For another example, when the value of *NAP*(*n*) is set to -500,000 on the 101st and is reset to 500,000 on the 301st, '(*NAP*)(101) -500,000, (301) 500,000', meaning that 500,000 ‘self-isolated’ individuals start on the 101st and the 500,000 ‘self-isolated’ individuals return to the community on the 301st, the number of infected individuals reaches 7,453 at the peak on the 181st and then decreases to 5 on the 301st and down 0 on the 506th. The total number of infected individuals is 70,958, indicating that the total number of infected individuals is slightly increased compared to that for the case of ‘*NAP *(101) -500,000’, 70,910.

On the other hand, when the value of *NAP*(*n*) is set to -500,000 on the 101st and is reset to 500,000 on the 251st, '*NAP* (101) -500,000, (251) 500,000', the number of infected individuals reaches 7,453 at the peak on the 181st, then decreases to 230 on the 251st, and decreases to 0 on the 737th.
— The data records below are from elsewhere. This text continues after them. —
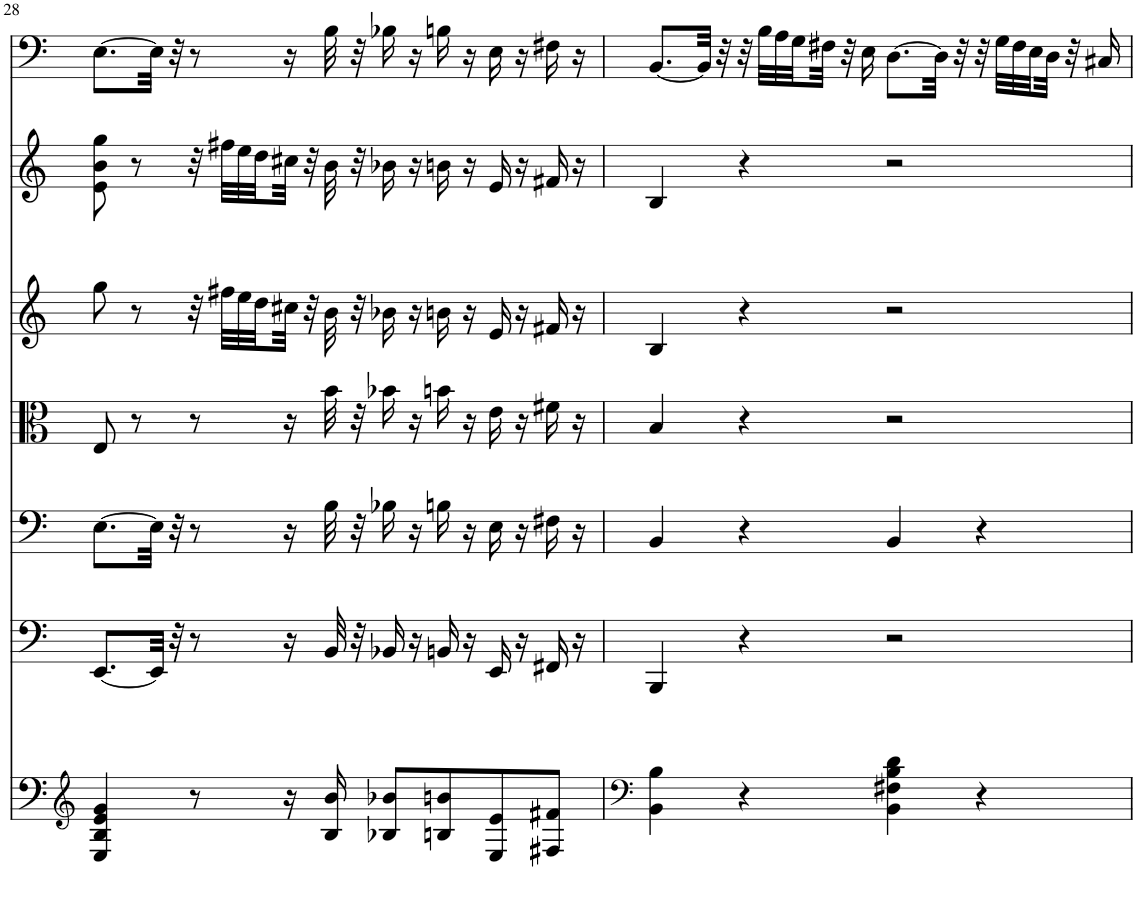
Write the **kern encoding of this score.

**kern	**kern	**kern	**kern	**kern	**kern	**kern
*part7	*part6	*part5	*part4	*part3	*part2	*part1
*staff7	*staff6	*staff5	*staff4	*staff3	*staff2	*staff1
*I"Continuo	*I"Contrabass	*I"Violoncello	*I"Viola	*I"Violin II	*I"Violin I	*I"Bassoon
*	*I'Cb	*	*	*	*	*I'Bsn
!!LO:PB:g=z
*clefG2	*clefF4	*clefF4	*clefC3	*clefG2	*clefG2	*clefF4
*	*Trd7c12	*	*	*	*	*
*k[]	*k[]	*k[]	*k[]	*k[]	*k[]	*k[]
*M4/4	*M4/4	*M4/4	*M4/4	*M4/4	*M4/4	*M4/4
=28	=28	=28	=28	=28	=28	=28
4E/ 4B/ 4e/ 4g/	[8.EE/L	[8.E\L	8E/	8gg\	8e\ 8b\ 8gg\	[8.E\L
.	.	.	8r	8r	8r	.
.	32EE/Jkk]	32E\Jkk]	.	.	.	32E\Jkk]
.	32r	32r	.	.	.	32r
8r	8r	8r	8r	32r	32r	8r
.	.	.	.	32ff#X\LLL	32ff#X\LLL	.
.	.	.	.	32ee\	32ee\	.
.	.	.	.	32dd\	32dd\	.
16r	16r	16r	16r	32cc#X\JJJ	32cc#X\JJJ	16r
.	.	.	.	32r	32r	.
16B/ 16b/	32BB/	32B\	32b\	32b\	32b\	32B\
.	32r	32r	32r	32r	32r	32r
8B-X/ 8b-X/L	16BB-X/	16B-X\	16b-X\	16b-X\	16b-X\	16B-X\
.	16r	16r	16r	16r	16r	16r
8Bn/ 8bn/	16BBn/	16Bn\	16bn\	16bn\	16bn\	16Bn\
.	16r	16r	16r	16r	16r	16r
8E/ 8e/	16EE/	16E\	16e\	16e/	16e/	16E\
.	16r	16r	16r	16r	16r	16r
8F#X/ 8f#X/J	16FF#X/	16F#X\	16f#X\	16f#X/	16f#X/	16F#X\
.	16r	16r	16r	16r	16r	16r
=29	=29	=29	=29	=29	=29	=29
*clefF4	*	*	*	*	*	*
4BB\ 4B\	4BBB/	4BB/	4B/	4B/	4B/	[8.BB/L
.	.	.	.	.	.	32BB/Jkk]
.	.	.	.	.	.	32r
4r	4r	4r	4r	4r	4r	32r
.	.	.	.	.	.	32B\LLL
.	.	.	.	.	.	32A\
.	.	.	.	.	.	32G\
.	.	.	.	.	.	32F#X\JJJ
.	.	.	.	.	.	32r
.	.	.	.	.	.	16E\
4BB\ 4F#X\ 4B\ 4d\	2r	4BB/	2r	2r	2r	[8.D\L
.	.	.	.	.	.	32D\Jkk]
.	.	.	.	.	.	32r
4r	.	4r	.	.	.	32r
.	.	.	.	.	.	32G\LLL
.	.	.	.	.	.	32F#\
.	.	.	.	.	.	32E\
.	.	.	.	.	.	32D\JJJ
.	.	.	.	.	.	32r
.	.	.	.	.	.	16C#X/
=	=	=	=	=	=	=
*-	*-	*-	*-	*-	*-	*-
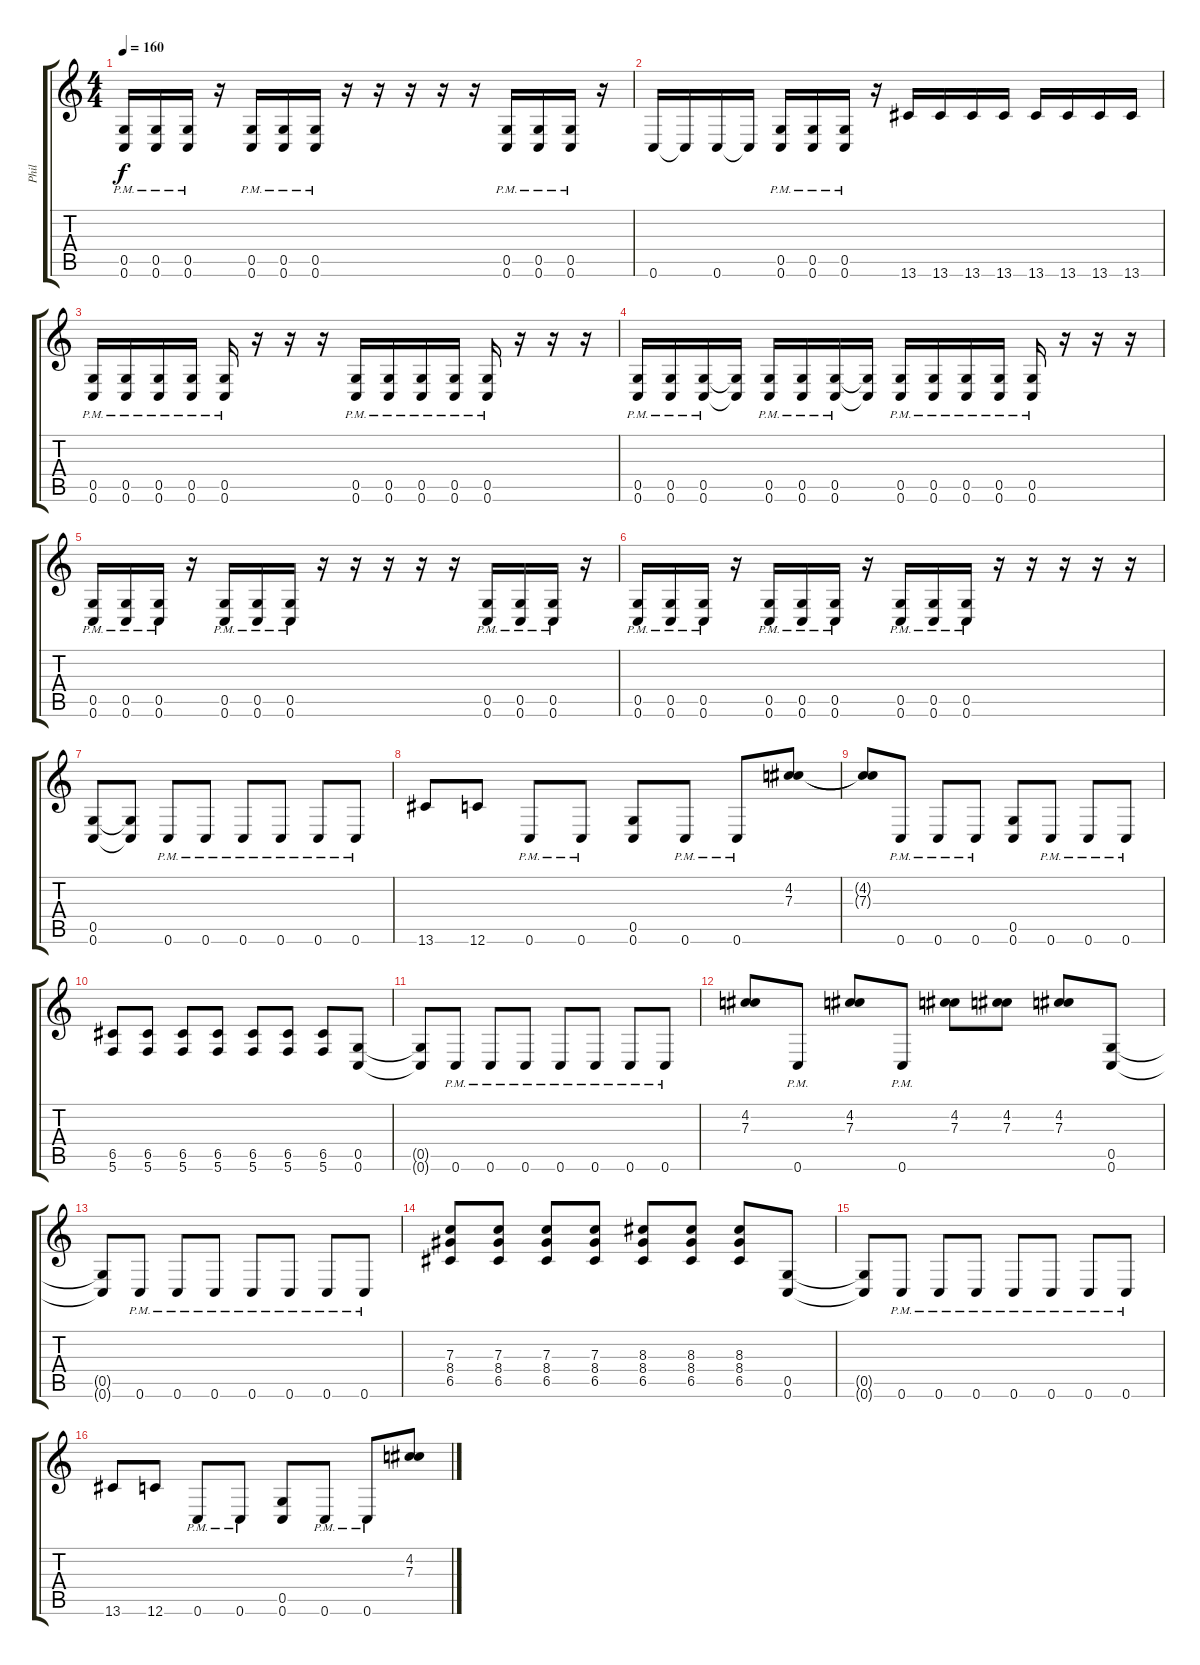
\track ("Phil" "Phil") {instrument distortionguitar}
\staff {score tabs}
\tuning (D4 A3 F3 C3 G2 C2) {hide}
\ts (4 4)
\tempo 160
\clef g2
\ks c
(0.5{pm} 0.6{pm}).16{dy f} (0.5{pm} 0.6{pm}).16 (0.5{pm} 0.6{pm}).16 r.16 (0.5{pm} 0.6{pm}).16 (0.5{pm} 0.6{pm}).16 (0.5{pm} 0.6{pm}).16 r.16 r.16 r.16 r.16 r.16 (0.5{pm} 0.6{pm}).16 (0.5{pm} 0.6{pm}).16 (0.5{pm} 0.6{pm}).16 r.16 |
0.6.16 0.6{t}.16 0.6.16 0.6{t}.16 (0.5{pm} 0.6{pm}).16 (0.5{pm} 0.6{pm}).16 (0.5{pm} 0.6{pm}).16 r.16 13.6.16 13.6.16 13.6.16 13.6.16 13.6.16 13.6.16 13.6.16 13.6.16 |
(0.5{pm} 0.6{pm}).16 (0.5{pm} 0.6{pm}).16 (0.5{pm} 0.6{pm}).16 (0.5{pm} 0.6{pm}).16 (0.5{pm} 0.6{pm}).16 r.16 r.16 r.16 (0.5{pm} 0.6{pm}).16 (0.5{pm} 0.6{pm}).16 (0.5{pm} 0.6{pm}).16 (0.5{pm} 0.6{pm}).16 (0.5{pm} 0.6{pm}).16 r.16 r.16 r.16 |
(0.5{pm} 0.6{pm}).16 (0.5{pm} 0.6{pm}).16 (0.5{pm} 0.6{pm}).16 (0.5{t} 0.6{t}).16 (0.5{pm} 0.6{pm}).16 (0.5{pm} 0.6{pm}).16 (0.5{pm} 0.6{pm}).16 (0.5{t} 0.6{t}).16 (0.5{pm} 0.6{pm}).16 (0.5{pm} 0.6{pm}).16 (0.5{pm} 0.6{pm}).16 (0.5{pm} 0.6{pm}).16 (0.5{pm} 0.6{pm}).16 r.16 r.16 r.16 |
(0.5{pm} 0.6{pm}).16 (0.5{pm} 0.6{pm}).16 (0.5{pm} 0.6{pm}).16 r.16 (0.5{pm} 0.6{pm}).16 (0.5{pm} 0.6{pm}).16 (0.5{pm} 0.6{pm}).16 r.16 r.16 r.16 r.16 r.16 (0.5{pm} 0.6{pm}).16 (0.5{pm} 0.6{pm}).16 (0.5{pm} 0.6{pm}).16 r.16 |
(0.5{pm} 0.6{pm}).16 (0.5{pm} 0.6{pm}).16 (0.5{pm} 0.6{pm}).16 r.16 (0.5{pm} 0.6{pm}).16 (0.5{pm} 0.6{pm}).16 (0.5{pm} 0.6{pm}).16 r.16 (0.5{pm} 0.6{pm}).16 (0.5{pm} 0.6{pm}).16 (0.5{pm} 0.6{pm}).16 r.16 r.16 r.16 r.16 r.16 |
(0.5 0.6).8 (0.5{t} 0.6{t}).8 0.6{pm}.8 0.6{pm}.8 0.6{pm}.8 0.6{pm}.8 0.6{pm}.8 0.6{pm}.8 |
13.6.8 12.6.8 0.6{pm}.8 0.6{pm}.8 (0.5 0.6).8 0.6{pm}.8 0.6{pm}.8 (4.2 7.3).8 |
(4.2{t} 7.3{t}).8 0.6{pm}.8 0.6{pm}.8 0.6{pm}.8 (0.5 0.6).8 0.6{pm}.8 0.6{pm}.8 0.6{pm}.8 |
(6.5 5.6).8 (6.5 5.6).8 (6.5 5.6).8 (6.5 5.6).8 (6.5 5.6).8 (6.5 5.6).8 (6.5 5.6).8 (0.5 0.6).8 |
(0.5{t} 0.6{t}).8 0.6{pm}.8 0.6{pm}.8 0.6{pm}.8 0.6{pm}.8 0.6{pm}.8 0.6{pm}.8 0.6{pm}.8 |
(4.2 7.3).8 0.6{pm}.8 (4.2 7.3).8 0.6{pm}.8 (4.2 7.3).8 (4.2 7.3).8 (4.2 7.3).8 (0.5 0.6).8 |
(0.5{t} 0.6{t}).8 0.6{pm}.8 0.6{pm}.8 0.6{pm}.8 0.6{pm}.8 0.6{pm}.8 0.6{pm}.8 0.6{pm}.8 |
(7.3 8.4 6.5).8 (7.3 8.4 6.5).8 (7.3 8.4 6.5).8 (7.3 8.4 6.5).8 (8.3 8.4 6.5).8 (8.3 8.4 6.5).8 (8.3 8.4 6.5).8 (0.5 0.6).8 |
(0.5{t} 0.6{t}).8 0.6{pm}.8 0.6{pm}.8 0.6{pm}.8 0.6{pm}.8 0.6{pm}.8 0.6{pm}.8 0.6{pm}.8 |
13.6.8 12.6.8 0.6{pm}.8 0.6{pm}.8 (0.5 0.6).8 0.6{pm}.8 0.6{pm}.8 (4.2 7.3).8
The total number of infected individuals is 73,073, indicating that the total number of infected individuals is approximately 2,000 more than that for the case that the self-isolation is lifted on the 301st. Moreover, the infection duration becomes considerably longer. Thus, the increase in the number of susceptible individuals induces an increase in the number of infected individuals, and if the self-isolation is lifted too early, the number of infected individuals increases, and the infection duration becomes significantly longer. The duration long lasted could give the chance of recurrence of the infection by the intensified infectious capacity of coronavirus, as shown by section** 5-7.**

Incidentally, when the value of *NAP*(*n*) is set by a positive value, meaning that the susceptible individuals are increased by, for example, immigration of the susceptible individuals, the number of infected individuals increases. When the value of* NAP*(101) is set to 1,000 on the 101st, meaning that 1,000 susceptible individuals, that is, 0.1% of the population, immigrate into (come and live in) the community, the number of infected individuals reaches 14,910 at the peak on the 194th and then decreases to 0 on the 354th. The total number of infected individuals becomes 141,929, meaning a 0.1% increase compared to that for the case without any immigrant, 141,788 (Table 11), even though not on 1st but on 101st the 1,000 susceptible individuals immigrated.